From Score to Stage: collision of music and theatre in Ghost Quartet

In the writing of Ghost Quartet, Dave Malloy seemingly banked on an old tradition, that the strength of a piece of musical theatre, in the broadest possible sense, needs drama more than it needs plot. From this idea follow jukebox musicals – some good, some questionable – and musicals without narrative (35mm, for example). This largely paid off under Lily Blundell and Hayley Canham’s direction, the well crafted but not over-worked emotional range of the piece pulling it through the sometimes incomprehensible plot. However, there were some directorial oversights that clashed with emotional charge being reached for in each song sequence.
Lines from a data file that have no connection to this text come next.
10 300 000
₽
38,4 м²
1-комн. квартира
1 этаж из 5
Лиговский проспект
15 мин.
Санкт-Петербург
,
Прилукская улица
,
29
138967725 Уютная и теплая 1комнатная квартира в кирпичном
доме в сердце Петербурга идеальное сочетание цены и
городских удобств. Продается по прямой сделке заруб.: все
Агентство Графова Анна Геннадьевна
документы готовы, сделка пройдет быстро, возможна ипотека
These were mostly moments where it was not entirely clear if a performer had changed character, and other moments where one felt as though a change of character was being indicated – in the appearance of a fez upon Hayes’ head, for example – but it felt like the changes were not always followed through in the direction of a particular sequence.
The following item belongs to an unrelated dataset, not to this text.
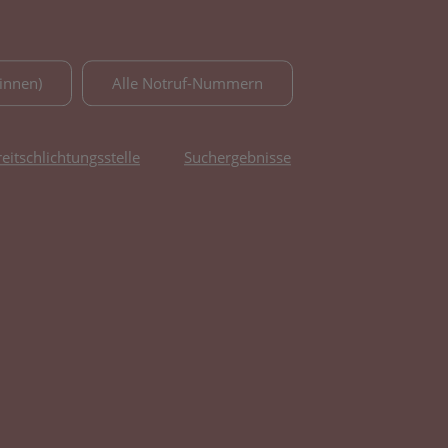
innen)
Alle Notruf-Nummern
reitschlichtungsstelle
Suchergebnisse
fnet in neuem Tab)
Blundell herself sat throughout at the piano in the centre stage like an ivory-tinkling ringmaster and, with cellist Elizabeth Vogel, accompanied the quartet with great style. They did not falter, pushing along the performers through some first night foibles, keeping pace even in the face of a few forgotten lines or difficulty with the set, the kind of things that are almost always ironed out as a run goes on. However, the minor technical and dramatic flaws of this production were not enough to prevent this critic from having an enormously fun time yesterday evening – by the final number the quartet and Blundell even had me clapping along with the rest of the audience. As an experience of a fun, energising, unpretentiously form-breaking piece of theatre, in which one can’t help but clap along, Ghost Quartet is well worth the price of a Corpus ticket.